Pretty sweet...I can't wait to hit the trails soon....its been a long winter...Muddie49


----------



## lilbigtonka (Dec 30, 2008)

yep it is about time for everyone to start posting riding pics and vids again woot woot


----------



## 650Brute (Dec 18, 2008)

Nice, Looks like a great place!


----------



## Big D (Jun 23, 2009)

Sweet....but man that water looks cold


----------



## snipe523 (Mar 19, 2009)

That water was freezing. 5 minutes into our ride we crossed a creek that was deeper than I thought. i didn't lift my feet up and water went right down my left foot. My pants were frozen stiff within about ten minutes but surprisingly my foot never got cold.


----------



## 08GreenBrute (Jul 13, 2009)

looks like a fun ride


----------



## Polaris425 (Dec 16, 2004)

awesome photos!!!


----------



## phreebsd (Dec 16, 2004)

man that creek looked fun! i love riding creeks!


----------



## Big D (Jun 23, 2009)

snipe523 said:


> That water was freezing. 5 minutes into our ride we crossed a creek that was deeper than I thought. i didn't lift my feet up and water went right down my left foot. My pants were frozen stiff within about ten minutes but surprisingly my foot never got cold.


Chest waders....they're great unless they fill up


----------



## IBBruin (Feb 10, 2009)

Except for the last two pictures, it looks EXACTLY like a place I used to ride in Benton La.
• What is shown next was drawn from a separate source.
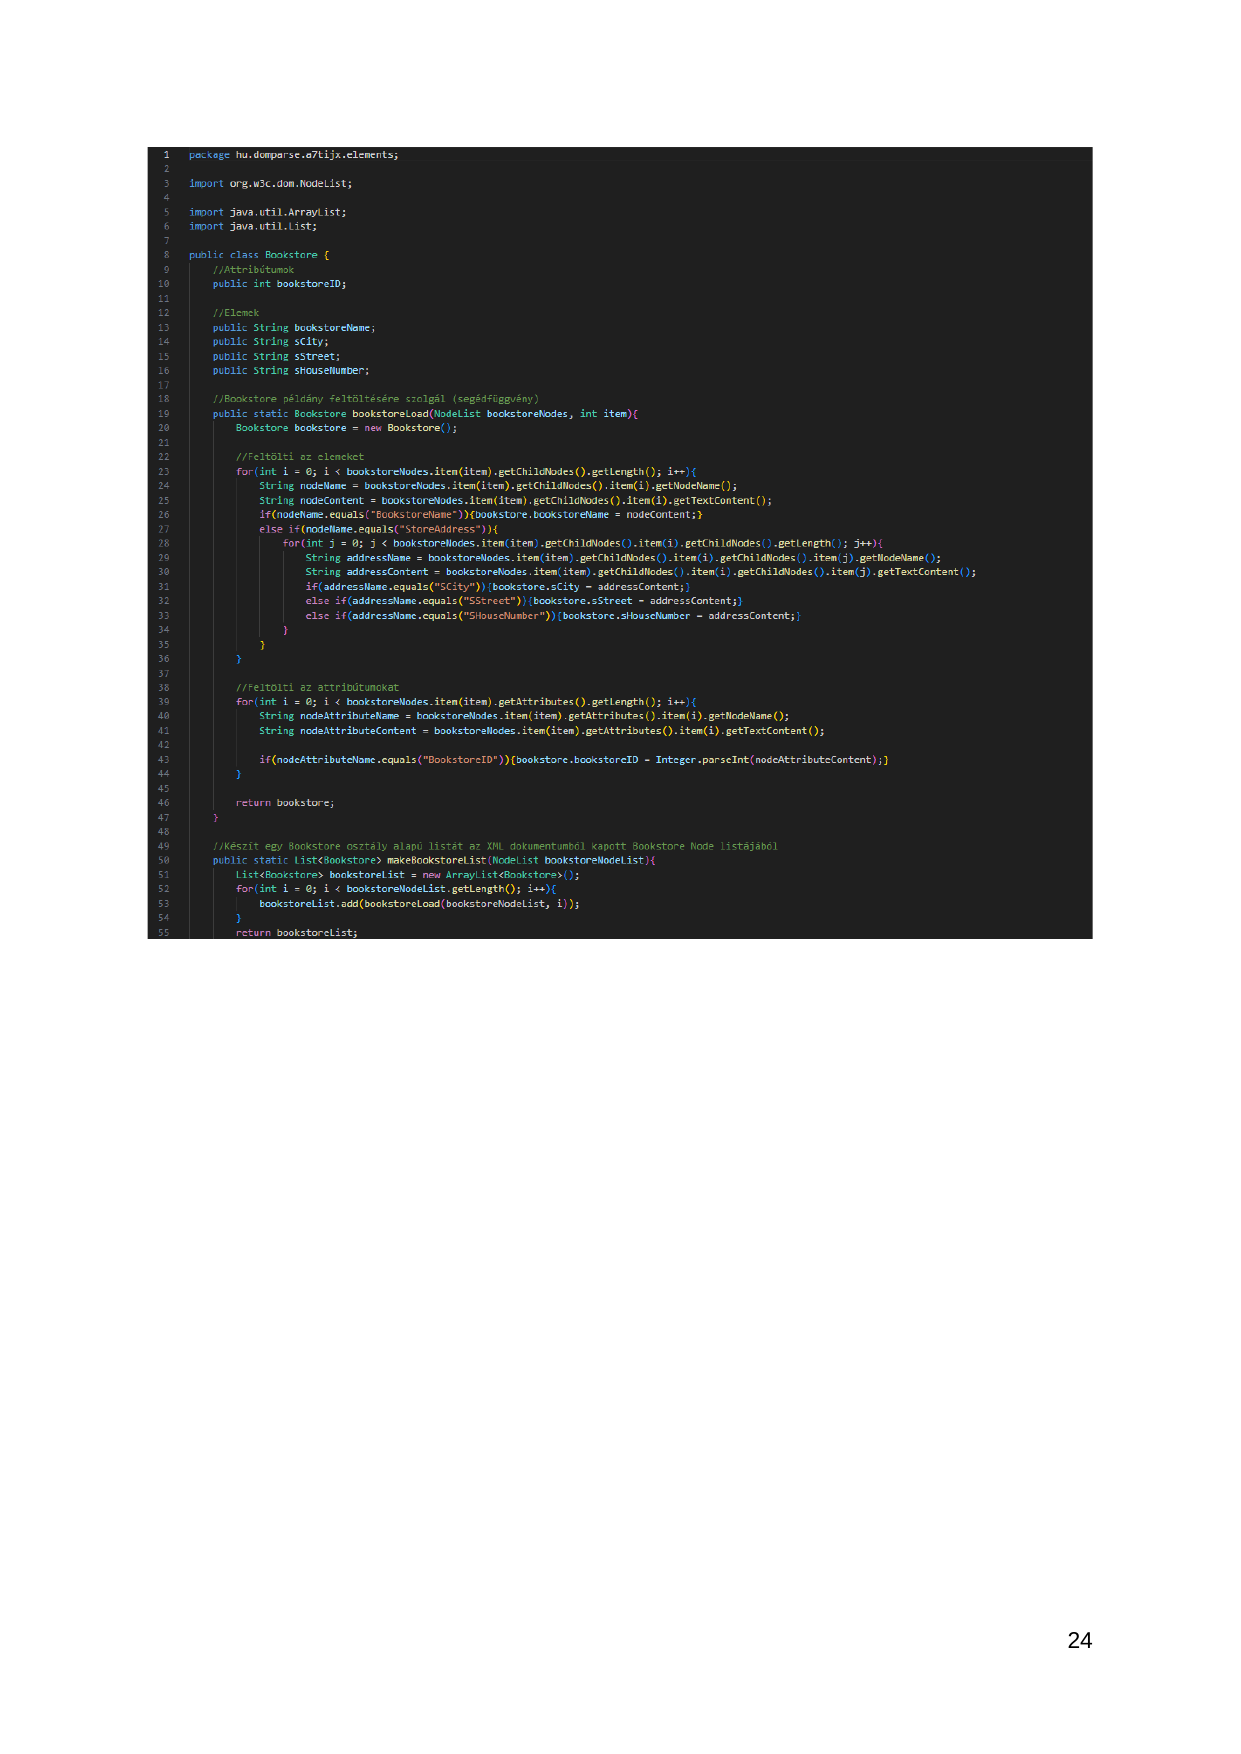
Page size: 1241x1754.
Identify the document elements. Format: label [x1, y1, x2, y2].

picture [147, 147, 1093, 939]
I had to scroll back up to see where you lived.


----------



## gpinjason (Nov 10, 2009)

the first two pics with the powerlines remind me of Superlift ORV park in Hot Springs Arkansas... looks like fun!


----------



## MTImodquad (Jan 2, 2009)

Nice pics man!! Looks like fun!


----------



## MUDDIE49 (Aug 30, 2009)

Great pictures and man does that water look:rockn: cold...!!!


----------



## Doughboy77 (Jan 14, 2010)

Wow! Looks like those trails just go on forever. Cool!


----------